- _TASK DIRECTIONS_
Among the records below, find the line with "X5850Y13600D03*" and the line with "first number to be added". Set down both and every line between, exactly and with no pictures, but nothing else.

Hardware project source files
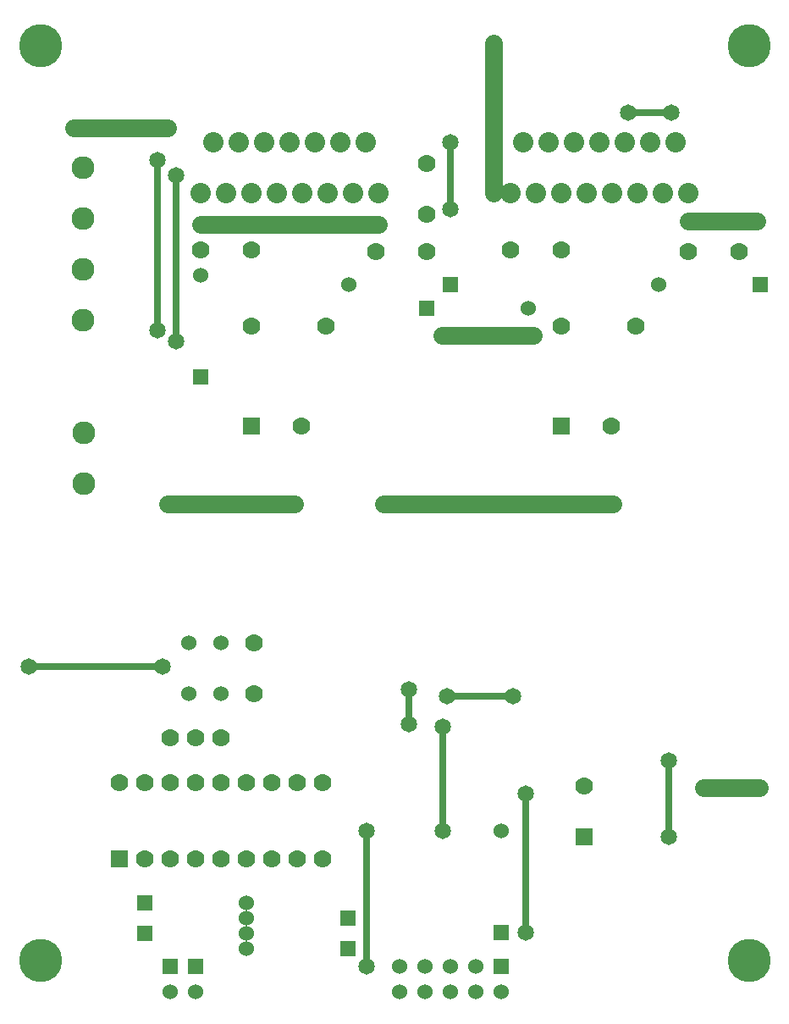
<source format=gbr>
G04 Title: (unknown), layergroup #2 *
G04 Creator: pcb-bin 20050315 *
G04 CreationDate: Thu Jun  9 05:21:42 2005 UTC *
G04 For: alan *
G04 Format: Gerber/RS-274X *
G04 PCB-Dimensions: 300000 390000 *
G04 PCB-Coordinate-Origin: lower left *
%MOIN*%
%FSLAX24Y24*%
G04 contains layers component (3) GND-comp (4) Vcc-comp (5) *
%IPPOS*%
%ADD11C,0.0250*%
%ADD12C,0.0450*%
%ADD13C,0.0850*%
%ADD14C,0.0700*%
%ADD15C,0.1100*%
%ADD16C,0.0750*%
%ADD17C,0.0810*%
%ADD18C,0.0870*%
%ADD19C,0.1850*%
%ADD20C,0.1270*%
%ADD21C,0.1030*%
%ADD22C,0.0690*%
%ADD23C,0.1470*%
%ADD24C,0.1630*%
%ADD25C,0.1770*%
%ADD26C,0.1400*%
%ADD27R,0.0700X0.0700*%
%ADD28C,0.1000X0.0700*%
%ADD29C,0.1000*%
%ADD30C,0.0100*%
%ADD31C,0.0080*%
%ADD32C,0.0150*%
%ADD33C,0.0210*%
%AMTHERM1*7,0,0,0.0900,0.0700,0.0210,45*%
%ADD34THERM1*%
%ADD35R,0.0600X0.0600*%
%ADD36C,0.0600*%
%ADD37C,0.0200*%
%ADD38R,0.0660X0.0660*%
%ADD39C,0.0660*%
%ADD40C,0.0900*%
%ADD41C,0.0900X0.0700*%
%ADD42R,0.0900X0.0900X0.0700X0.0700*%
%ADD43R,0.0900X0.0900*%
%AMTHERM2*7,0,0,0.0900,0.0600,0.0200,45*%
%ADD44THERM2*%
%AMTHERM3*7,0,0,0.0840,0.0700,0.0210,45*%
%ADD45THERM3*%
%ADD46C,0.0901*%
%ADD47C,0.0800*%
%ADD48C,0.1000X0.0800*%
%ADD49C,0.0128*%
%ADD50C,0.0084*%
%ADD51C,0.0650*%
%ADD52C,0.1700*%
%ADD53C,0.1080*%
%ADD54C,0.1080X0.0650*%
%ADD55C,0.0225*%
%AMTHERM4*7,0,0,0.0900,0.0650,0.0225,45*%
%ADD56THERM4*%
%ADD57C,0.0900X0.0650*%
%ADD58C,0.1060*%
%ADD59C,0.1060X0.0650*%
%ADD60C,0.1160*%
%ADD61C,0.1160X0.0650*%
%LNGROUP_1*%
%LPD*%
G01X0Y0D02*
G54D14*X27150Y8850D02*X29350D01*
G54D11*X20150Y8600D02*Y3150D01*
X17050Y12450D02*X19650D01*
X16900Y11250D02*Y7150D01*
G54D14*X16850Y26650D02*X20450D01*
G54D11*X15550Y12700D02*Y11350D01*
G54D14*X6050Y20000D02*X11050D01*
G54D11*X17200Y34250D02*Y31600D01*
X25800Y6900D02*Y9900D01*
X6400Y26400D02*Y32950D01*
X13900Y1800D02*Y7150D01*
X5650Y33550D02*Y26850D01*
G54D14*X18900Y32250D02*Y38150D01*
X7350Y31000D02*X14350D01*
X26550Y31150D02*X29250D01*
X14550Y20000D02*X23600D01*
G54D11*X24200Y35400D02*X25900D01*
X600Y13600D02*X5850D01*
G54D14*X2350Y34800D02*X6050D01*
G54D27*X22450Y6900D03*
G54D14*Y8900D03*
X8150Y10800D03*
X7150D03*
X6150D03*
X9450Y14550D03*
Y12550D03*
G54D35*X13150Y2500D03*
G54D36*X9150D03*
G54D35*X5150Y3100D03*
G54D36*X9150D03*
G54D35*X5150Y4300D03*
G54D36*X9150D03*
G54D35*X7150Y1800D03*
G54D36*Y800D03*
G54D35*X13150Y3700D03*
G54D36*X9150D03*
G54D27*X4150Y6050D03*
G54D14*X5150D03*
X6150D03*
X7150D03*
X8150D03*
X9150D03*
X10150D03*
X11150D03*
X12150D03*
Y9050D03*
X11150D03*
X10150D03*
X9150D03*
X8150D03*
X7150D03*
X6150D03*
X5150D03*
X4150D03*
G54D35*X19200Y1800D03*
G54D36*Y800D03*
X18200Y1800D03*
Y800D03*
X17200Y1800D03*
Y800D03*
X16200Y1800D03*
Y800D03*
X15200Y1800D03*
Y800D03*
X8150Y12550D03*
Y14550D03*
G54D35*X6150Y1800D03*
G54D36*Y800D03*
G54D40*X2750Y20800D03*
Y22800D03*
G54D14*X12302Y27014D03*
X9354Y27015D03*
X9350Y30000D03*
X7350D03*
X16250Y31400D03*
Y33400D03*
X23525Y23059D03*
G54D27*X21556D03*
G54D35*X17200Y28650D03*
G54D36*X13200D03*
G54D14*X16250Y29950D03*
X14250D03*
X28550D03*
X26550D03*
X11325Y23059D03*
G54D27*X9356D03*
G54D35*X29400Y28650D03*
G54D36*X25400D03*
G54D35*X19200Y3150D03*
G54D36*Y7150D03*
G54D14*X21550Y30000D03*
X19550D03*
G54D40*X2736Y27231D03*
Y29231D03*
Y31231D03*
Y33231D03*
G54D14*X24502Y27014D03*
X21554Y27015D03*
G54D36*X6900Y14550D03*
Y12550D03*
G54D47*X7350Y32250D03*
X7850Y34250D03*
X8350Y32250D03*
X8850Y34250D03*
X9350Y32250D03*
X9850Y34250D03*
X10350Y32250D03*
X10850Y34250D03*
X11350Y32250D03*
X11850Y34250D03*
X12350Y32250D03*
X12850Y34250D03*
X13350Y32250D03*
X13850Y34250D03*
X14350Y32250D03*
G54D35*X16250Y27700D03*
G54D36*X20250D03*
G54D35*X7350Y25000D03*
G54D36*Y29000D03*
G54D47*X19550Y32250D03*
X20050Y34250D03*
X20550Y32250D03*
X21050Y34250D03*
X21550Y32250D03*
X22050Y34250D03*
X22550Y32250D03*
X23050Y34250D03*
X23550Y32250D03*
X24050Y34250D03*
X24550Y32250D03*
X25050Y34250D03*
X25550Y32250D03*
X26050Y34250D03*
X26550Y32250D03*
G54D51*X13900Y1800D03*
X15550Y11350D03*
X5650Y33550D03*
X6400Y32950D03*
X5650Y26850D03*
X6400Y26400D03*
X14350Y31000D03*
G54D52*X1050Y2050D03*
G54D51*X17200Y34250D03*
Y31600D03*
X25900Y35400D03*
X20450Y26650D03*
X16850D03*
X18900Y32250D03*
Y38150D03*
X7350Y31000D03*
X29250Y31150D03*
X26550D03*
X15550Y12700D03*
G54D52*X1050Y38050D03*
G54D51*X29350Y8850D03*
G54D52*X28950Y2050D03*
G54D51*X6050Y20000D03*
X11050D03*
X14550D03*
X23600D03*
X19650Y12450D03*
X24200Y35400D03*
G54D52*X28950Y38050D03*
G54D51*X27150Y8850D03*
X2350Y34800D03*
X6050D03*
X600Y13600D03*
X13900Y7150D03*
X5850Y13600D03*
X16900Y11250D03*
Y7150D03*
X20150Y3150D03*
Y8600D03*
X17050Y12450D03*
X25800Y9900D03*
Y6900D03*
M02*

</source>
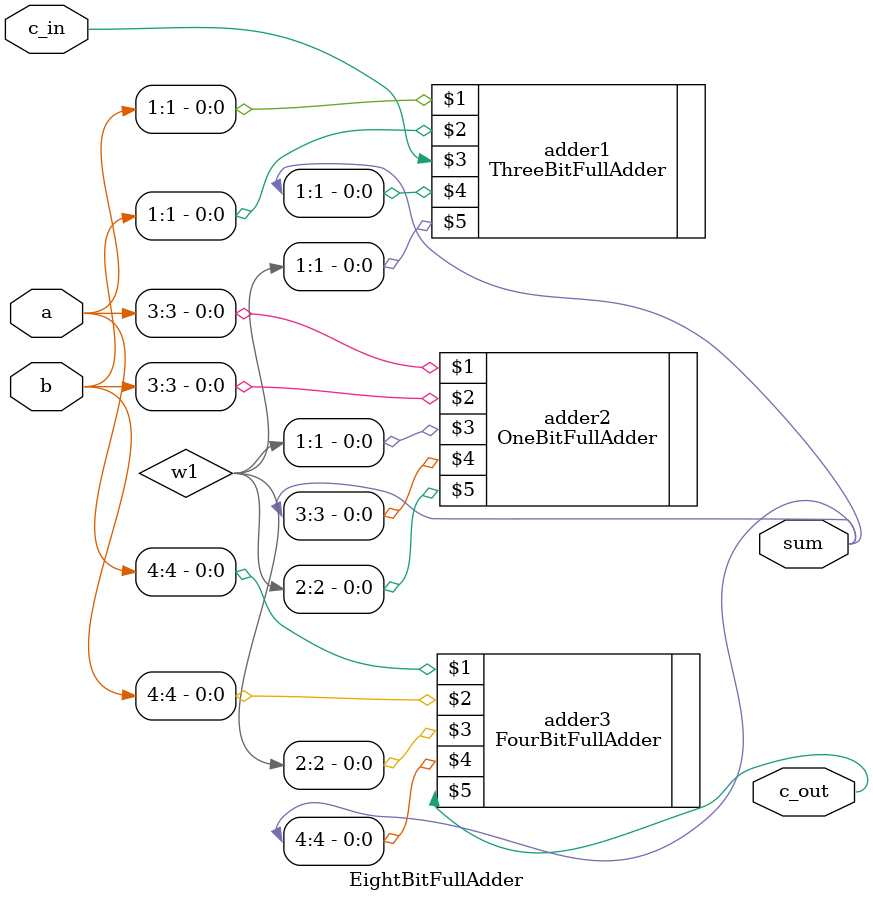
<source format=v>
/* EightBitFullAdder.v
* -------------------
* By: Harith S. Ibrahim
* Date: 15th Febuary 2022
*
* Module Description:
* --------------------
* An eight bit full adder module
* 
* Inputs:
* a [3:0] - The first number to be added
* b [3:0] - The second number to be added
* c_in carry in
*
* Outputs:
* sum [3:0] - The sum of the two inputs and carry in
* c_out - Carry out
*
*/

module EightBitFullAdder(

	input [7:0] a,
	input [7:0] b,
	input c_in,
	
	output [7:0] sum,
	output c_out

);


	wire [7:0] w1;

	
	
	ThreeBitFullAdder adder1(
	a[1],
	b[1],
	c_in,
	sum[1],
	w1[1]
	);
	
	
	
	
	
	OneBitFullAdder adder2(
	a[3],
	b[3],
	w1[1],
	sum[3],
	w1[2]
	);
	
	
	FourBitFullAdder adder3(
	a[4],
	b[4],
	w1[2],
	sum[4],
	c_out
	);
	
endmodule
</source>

- _THE COMPLETED TASK_
X5850Y13600D03*
X16900Y11250D03*
Y7150D03*
X20150Y3150D03*
Y8600D03*
X17050Y12450D03*
X25800Y9900D03*
Y6900D03*
M02*

</source>
<source format=v>
/* EightBitFullAdder.v
* -------------------
* By: Harith S. Ibrahim
* Date: 15th Febuary 2022
*
* Module Description:
* --------------------
* An eight bit full adder module
* 
* Inputs:
* a [3:0] - The first number to be added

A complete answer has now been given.